Your boss asks for the training logs, you check access, and suddenly you are deep in Azure permissions that feel older than the data they protect. That is the moment most teams discover why Azure ML Kubler exists. It plugs the security and orchestration gaps between data science and Kubernetes infrastructure so you can ship models instead of managing keys.
Azure Machine Learning handles the high-level ML lifecycle: environments, model registration, and deployment. Kubler brings order to multi-cluster Kubernetes management, acting like a traffic cop for containerized workloads. Together, Azure ML and Kubler create a stack where compute orchestration meets policy control, letting ML engineers scale experiments without waking DevOps at midnight.
The integration is built around identity and automation. Azure ML submits a run that triggers Kubler to allocate isolated clusters, inject secrets through Key Vault, and enforce role assignments using Azure AD or OIDC-compliant identity providers like Okta. From Kubler’s side, each cluster returns telemetry back to Azure ML for cost tracking and performance metrics. You get the flexibility of Kubernetes without losing the compliance story that auditors love.
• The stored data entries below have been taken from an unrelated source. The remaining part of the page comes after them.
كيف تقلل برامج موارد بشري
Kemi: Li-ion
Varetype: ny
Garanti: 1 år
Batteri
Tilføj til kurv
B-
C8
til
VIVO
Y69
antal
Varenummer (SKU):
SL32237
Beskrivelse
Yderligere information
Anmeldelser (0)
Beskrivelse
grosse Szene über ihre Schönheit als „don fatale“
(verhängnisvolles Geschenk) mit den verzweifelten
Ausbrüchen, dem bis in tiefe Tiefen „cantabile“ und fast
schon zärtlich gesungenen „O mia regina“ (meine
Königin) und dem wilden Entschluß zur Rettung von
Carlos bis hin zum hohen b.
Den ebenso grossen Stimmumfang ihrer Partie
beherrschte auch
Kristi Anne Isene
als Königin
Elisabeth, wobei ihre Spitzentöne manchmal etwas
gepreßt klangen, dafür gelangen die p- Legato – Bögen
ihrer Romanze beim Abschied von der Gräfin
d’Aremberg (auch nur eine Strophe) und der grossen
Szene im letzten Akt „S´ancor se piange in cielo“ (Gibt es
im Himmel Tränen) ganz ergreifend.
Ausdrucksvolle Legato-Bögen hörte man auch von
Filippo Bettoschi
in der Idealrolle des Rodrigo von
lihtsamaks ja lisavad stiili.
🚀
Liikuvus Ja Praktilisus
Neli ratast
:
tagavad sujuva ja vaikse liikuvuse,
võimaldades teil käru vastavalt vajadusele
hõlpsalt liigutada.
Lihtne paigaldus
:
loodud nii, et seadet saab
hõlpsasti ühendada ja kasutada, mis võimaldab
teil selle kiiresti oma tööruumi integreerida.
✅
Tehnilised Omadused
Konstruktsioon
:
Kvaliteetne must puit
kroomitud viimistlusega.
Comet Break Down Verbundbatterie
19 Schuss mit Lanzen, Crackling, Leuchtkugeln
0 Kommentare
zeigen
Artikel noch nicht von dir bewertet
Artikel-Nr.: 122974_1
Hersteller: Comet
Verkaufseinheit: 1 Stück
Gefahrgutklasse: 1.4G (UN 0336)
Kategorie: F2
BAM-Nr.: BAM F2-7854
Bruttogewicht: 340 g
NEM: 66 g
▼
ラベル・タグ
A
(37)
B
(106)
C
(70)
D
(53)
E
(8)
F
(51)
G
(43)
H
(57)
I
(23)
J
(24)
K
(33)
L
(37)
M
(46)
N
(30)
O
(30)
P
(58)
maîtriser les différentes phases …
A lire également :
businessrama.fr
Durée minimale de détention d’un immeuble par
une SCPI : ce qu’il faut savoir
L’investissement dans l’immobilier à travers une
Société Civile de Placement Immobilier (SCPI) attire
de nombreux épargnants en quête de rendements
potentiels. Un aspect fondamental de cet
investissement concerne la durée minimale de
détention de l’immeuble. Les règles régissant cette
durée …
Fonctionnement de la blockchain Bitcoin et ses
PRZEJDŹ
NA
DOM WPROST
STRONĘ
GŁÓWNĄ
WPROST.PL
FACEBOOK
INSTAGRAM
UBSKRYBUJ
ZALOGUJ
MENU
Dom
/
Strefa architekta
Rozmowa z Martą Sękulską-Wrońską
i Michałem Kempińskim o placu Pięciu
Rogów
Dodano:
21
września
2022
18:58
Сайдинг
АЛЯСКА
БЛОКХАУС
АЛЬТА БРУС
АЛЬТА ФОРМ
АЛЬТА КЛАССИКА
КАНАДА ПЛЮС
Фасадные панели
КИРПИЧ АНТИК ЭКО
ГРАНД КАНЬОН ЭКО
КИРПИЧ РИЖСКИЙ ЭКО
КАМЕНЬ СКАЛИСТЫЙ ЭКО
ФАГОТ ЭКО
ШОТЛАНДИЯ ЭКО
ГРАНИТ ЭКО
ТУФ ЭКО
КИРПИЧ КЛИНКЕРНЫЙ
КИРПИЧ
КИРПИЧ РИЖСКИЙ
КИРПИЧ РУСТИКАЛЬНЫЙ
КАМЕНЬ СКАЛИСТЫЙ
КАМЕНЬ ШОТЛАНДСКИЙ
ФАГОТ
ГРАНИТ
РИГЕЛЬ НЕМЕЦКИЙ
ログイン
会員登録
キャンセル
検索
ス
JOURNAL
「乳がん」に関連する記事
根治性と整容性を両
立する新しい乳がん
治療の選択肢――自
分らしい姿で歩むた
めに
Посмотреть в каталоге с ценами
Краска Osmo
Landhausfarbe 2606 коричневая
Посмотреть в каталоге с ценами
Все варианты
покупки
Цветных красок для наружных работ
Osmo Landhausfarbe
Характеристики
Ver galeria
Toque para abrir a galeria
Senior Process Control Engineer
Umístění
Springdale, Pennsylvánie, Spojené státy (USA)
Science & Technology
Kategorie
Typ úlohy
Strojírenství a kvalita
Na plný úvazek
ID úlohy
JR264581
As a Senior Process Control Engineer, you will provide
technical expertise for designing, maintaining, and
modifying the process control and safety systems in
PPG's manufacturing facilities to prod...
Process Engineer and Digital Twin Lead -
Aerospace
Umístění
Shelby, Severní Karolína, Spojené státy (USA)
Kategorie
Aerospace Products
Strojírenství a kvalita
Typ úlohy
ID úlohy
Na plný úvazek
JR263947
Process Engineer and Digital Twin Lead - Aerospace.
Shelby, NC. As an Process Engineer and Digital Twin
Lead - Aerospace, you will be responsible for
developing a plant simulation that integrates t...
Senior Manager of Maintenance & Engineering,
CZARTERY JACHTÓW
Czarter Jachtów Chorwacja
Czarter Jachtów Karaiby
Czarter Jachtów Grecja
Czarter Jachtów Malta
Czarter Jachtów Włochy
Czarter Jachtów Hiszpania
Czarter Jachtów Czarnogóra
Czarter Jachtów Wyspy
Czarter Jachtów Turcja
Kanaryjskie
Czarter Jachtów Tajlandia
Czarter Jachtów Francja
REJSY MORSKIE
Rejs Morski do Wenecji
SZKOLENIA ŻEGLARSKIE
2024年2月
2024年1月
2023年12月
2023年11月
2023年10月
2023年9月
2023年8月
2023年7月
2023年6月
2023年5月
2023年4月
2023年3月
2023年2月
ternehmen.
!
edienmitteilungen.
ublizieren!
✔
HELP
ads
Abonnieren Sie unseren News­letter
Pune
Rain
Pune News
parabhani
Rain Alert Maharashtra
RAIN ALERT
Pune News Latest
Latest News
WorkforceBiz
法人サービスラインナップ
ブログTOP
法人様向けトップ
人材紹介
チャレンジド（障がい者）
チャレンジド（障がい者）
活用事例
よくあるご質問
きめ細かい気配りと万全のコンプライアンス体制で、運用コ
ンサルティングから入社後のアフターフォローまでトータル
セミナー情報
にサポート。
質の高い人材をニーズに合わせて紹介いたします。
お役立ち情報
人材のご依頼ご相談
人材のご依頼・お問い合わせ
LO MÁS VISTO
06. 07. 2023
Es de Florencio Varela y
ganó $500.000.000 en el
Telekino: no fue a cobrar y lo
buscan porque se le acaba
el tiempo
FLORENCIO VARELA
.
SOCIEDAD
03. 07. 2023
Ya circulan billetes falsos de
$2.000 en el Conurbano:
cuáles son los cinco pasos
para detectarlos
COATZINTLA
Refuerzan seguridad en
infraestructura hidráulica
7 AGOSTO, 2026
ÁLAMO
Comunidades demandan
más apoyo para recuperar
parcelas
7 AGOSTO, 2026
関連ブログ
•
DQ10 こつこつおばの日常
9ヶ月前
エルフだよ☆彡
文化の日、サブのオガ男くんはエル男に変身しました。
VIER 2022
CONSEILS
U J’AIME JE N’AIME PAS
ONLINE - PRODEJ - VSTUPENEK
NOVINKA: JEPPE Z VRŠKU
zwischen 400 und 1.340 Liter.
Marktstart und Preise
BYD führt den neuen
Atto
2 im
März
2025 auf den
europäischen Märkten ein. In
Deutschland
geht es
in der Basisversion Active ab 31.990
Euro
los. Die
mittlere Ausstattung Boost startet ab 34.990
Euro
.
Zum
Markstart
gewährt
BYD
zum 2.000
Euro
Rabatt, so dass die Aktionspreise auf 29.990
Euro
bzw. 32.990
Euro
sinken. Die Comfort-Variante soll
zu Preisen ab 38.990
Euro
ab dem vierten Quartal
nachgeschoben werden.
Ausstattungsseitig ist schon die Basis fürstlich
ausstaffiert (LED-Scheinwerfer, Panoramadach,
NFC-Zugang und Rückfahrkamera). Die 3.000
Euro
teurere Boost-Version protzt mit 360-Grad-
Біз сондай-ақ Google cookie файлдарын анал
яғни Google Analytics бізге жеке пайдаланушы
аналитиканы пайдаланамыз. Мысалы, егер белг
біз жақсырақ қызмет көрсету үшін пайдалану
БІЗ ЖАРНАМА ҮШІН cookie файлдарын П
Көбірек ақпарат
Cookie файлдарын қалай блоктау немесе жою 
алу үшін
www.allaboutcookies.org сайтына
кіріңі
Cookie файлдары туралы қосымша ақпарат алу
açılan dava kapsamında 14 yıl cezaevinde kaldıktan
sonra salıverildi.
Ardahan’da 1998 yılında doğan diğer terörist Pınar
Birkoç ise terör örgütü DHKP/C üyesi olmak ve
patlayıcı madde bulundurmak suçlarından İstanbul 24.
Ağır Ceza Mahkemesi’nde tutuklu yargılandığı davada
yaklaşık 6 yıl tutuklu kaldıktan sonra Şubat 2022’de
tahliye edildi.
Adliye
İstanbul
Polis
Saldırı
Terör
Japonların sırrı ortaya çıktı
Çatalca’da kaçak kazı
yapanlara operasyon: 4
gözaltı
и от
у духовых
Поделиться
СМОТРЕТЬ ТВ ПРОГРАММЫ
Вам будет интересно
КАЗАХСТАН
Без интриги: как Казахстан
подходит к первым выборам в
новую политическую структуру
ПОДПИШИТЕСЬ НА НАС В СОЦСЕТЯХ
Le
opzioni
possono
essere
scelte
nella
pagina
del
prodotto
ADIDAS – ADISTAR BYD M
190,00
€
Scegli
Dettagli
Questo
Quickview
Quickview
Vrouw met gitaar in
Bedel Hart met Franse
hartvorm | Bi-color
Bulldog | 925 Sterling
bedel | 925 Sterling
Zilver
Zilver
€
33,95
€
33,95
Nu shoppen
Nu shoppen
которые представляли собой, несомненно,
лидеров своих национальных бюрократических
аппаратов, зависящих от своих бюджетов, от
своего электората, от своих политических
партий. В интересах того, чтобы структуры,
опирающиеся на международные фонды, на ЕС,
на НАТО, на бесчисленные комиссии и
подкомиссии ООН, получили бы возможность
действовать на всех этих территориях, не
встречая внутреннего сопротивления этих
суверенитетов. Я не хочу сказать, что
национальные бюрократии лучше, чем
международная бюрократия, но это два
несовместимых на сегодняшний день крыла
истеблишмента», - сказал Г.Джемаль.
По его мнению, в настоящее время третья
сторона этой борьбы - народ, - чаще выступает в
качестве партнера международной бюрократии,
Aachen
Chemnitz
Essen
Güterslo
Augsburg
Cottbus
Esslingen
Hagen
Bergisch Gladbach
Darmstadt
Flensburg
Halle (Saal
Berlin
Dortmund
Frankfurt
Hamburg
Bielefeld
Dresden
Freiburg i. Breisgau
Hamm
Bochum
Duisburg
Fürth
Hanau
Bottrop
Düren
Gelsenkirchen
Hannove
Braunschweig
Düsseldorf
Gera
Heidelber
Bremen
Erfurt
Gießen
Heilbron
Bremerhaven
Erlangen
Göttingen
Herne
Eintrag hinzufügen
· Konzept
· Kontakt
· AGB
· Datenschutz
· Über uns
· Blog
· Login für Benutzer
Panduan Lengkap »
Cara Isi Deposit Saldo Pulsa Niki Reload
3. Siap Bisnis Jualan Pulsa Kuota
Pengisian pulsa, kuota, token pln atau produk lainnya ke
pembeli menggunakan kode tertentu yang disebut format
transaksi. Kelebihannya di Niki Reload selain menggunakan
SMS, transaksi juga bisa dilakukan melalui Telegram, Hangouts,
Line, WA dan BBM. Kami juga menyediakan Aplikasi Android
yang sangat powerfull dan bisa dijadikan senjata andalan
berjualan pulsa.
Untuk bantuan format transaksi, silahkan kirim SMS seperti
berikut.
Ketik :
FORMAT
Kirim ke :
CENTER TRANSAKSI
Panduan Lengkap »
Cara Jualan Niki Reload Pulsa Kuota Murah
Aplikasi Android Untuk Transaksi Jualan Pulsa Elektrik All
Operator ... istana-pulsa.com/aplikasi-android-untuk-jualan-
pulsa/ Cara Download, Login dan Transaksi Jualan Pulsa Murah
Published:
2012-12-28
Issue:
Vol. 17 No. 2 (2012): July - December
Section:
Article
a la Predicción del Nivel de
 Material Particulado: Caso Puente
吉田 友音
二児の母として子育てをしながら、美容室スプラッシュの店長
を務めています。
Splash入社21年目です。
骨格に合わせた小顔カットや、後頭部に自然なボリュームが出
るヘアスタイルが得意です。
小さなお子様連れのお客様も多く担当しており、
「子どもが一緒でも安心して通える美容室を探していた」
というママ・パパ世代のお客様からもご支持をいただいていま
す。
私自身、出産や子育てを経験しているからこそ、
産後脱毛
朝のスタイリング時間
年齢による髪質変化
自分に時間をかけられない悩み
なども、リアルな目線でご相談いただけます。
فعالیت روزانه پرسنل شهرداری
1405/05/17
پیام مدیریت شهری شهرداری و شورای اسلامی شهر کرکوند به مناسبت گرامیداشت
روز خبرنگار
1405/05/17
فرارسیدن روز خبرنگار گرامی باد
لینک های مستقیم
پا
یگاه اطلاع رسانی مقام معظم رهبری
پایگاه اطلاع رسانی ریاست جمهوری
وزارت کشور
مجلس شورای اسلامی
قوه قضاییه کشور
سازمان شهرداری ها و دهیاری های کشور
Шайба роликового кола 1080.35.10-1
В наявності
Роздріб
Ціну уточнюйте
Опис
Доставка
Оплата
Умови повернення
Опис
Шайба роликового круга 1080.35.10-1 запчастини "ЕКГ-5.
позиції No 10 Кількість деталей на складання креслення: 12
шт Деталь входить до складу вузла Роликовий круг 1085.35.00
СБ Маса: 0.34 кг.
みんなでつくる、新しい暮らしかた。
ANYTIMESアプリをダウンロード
Quick answer: To connect Azure ML with Kubler, configure Kubler as a managed compute target in your Azure ML workspace, mapping cluster credentials through an identity-aware proxy layer. This lets model jobs run securely on Kubernetes while Azure ML handles experiment metadata and artifacts.
Engineers run into two classic pain points: secret sprawl and RBAC drift. Keep secrets centralized in Azure Key Vault and map service principals to Kubler namespaces. Rotate them automatically. For RBAC, define roles via IaC tools like Terraform so what ships in code matches what runs in production. This avoids the dreaded “works in dev” excuse that no one buys anymore.